Weinstein Ben G, Garner Lindsey, Saccomanno Vienna R, Steinkraus Ashley, Ortega Andrew, Brush Kristen, Yenni Glenda, McKellar Ann E, Converse Rowan, Lippitt Christopher D, Wegmann Alex, Holmes Nick D, Edney Alice J, Hart Tom, Jessopp Mark J, Clarke Rohan H, Marchowski Dominik, Senyondo Henry, Dotson Ryan, White Ethan P, Frederick Peter, Ernest S K Morgan
Department of Wildlife Ecology and Conservation, University of Florida, Gainesville, Florida, USA.
California Oceans Program, The Nature Conservancy, Sacramento, California, USA.
Ecol Appl. 2022 Dec;32(8):e2694. doi: 10.1002/eap.2694. Epub 2022 Aug 10.
Advances in artificial intelligence for computer vision hold great promise for increasing the scales at which ecological systems can be studied. The distribution and behavior of individuals is central to ecology, and computer vision using deep neural networks can learn to detect individual objects in imagery. However, developing supervised models for ecological monitoring is challenging because it requires large amounts of human-labeled training data, requires advanced technical expertise and computational infrastructure, and is prone to overfitting. This limits application across space and time. One solution is developing generalized models that can be applied across species and ecosystems. Using over 250,000 annotations from 13 projects from around the world, we develop a general bird detection model that achieves over 65% recall and 50% precision on novel aerial data without any local training despite differences in species, habitat, and imaging methodology. Fine-tuning this model with only 1000 local annotations increases these values to an average of 84% recall and 69% precision by building on the general features learned from other data sources. Retraining from the general model improves local predictions even when moderately large annotation sets are available and makes model training faster and more stable. Our results demonstrate that general models for detecting broad classes of organisms using airborne imagery are achievable. These models can reduce the effort, expertise, and computational resources necessary for automating the detection of individual organisms across large scales, helping to transform the scale of data collection in ecology and the questions that can be addressed.
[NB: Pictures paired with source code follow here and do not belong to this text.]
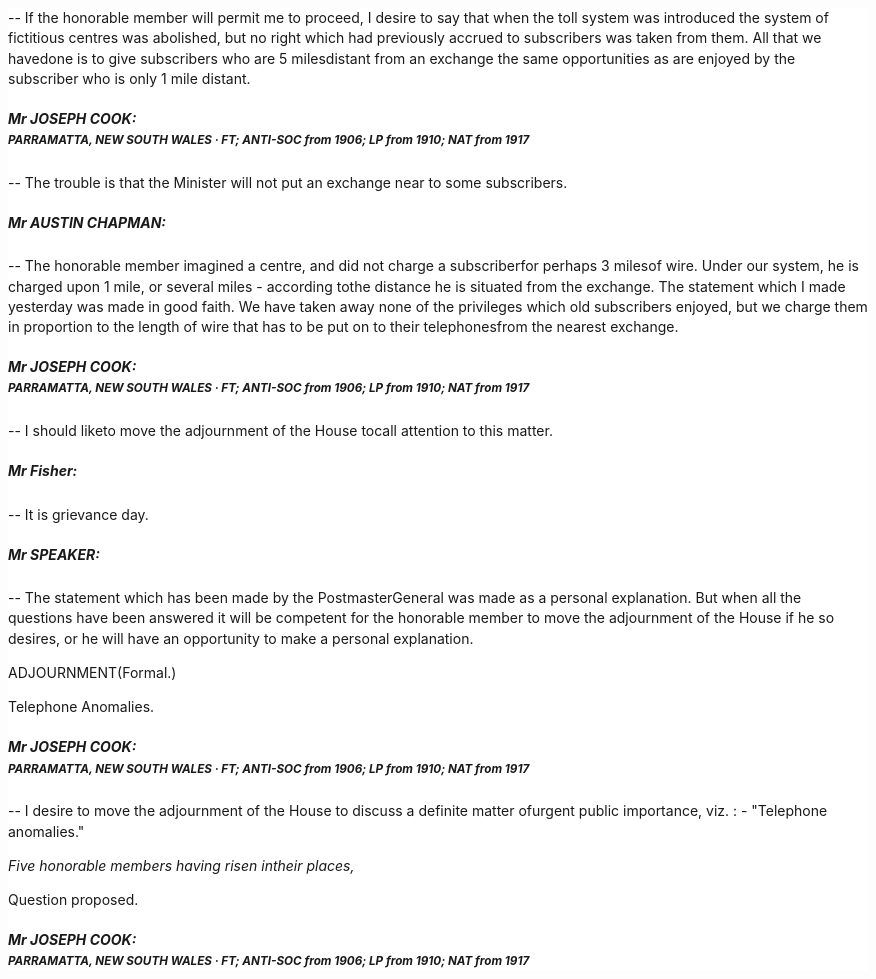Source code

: -- If the honorable member will permit me to proceed, I desire to say that when the toll system was introduced the system of fictitious centres was abolished, but no right which had previously accrued to subscribers was taken from them. All that we havedone is to give subscribers who are 5 milesdistant from an exchange the same opportunities as are enjoyed by the subscriber who is only 1 mile distant. 

##### Mr JOSEPH COOK:<br><small class="text-muted">PARRAMATTA, NEW SOUTH WALES &middot; FT; ANTI-SOC from 1906; LP from 1910; NAT from 1917</small>

--  The trouble is that the Minister will not put an exchange near to some subscribers. 

##### Mr AUSTIN CHAPMAN:

-- The honorable member imagined a centre, and did not charge a subscriberfor perhaps 3 milesof wire. Under our system, he is charged upon 1 mile, or several miles - according tothe distance he is situated from the exchange. The statement which I made yesterday was made in good faith. We have taken away none of the privileges which old subscribers enjoyed, but we charge them in proportion to the length of wire that has to be put on to their telephonesfrom the nearest exchange. 

##### Mr JOSEPH COOK:<br><small class="text-muted">PARRAMATTA, NEW SOUTH WALES &middot; FT; ANTI-SOC from 1906; LP from 1910; NAT from 1917</small>

-- I should liketo move the adjournment of the House tocall attention to this matter. 

##### Mr Fisher:

--  It is grievance day. 

##### Mr SPEAKER:

-- The statement which has been made by the PostmasterGeneral was made as a personal explanation. But when all the questions have been answered it will be competent for the honorable member to move the adjournment of the House if he so desires, or he will have an opportunity to make a personal explanation. 

ADJOURNMENT(Formal.) 

Telephone Anomalies. 

##### Mr JOSEPH COOK:<br><small class="text-muted">PARRAMATTA, NEW SOUTH WALES &middot; FT; ANTI-SOC from 1906; LP from 1910; NAT from 1917</small>

-- I desire to move the adjournment of the House to discuss a definite matter ofurgent public importance, viz. :  - "Telephone anomalies." 


 *Five honorable members having risen intheir places,* 


Question proposed. 

##### Mr JOSEPH COOK:<br><small class="text-muted">PARRAMATTA, NEW SOUTH WALES &middot; FT; ANTI-SOC from 1906; LP from 1910; NAT from 1917</small>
计算机视觉领域的人工智能进展有望提升生态系统的研究规模。个体的分布和行为是生态学的核心,而使用深度神经网络的计算机视觉能够学会在图像中检测个体对象。然而,开发用于生态监测的监督模型具有挑战性,因为它需要大量人工标注的训练数据,需要先进的技术专长和计算基础设施,并且容易出现过拟合。这限制了其在时空上的应用。一种解决方案是开发可应用于不同物种和生态系统的通用模型。利用来自全球13个项目的超过25万个标注,我们开发了一种通用鸟类检测模型,该模型在新颖的航空数据上实现了超过65%的召回率和50%的精确率,尽管物种、栖息地和成像方法存在差异,但无需任何本地训练。通过利用从其他数据源学到的通用特征,仅用1000个本地标注对该模型进行微调,可将这些值平均提高到84%的召回率和69%的精确率。即使有适度大的标注集,从通用模型重新训练也能改善本地预测,并使模型训练更快、更稳定。我们的结果表明,使用航空图像检测广泛类别的生物体的通用模型是可以实现的。这些模型可以减少在大尺度上自动检测个体生物体所需的工作量、专业知识和计算资源,有助于改变生态学中的数据收集规模以及可解决的问题。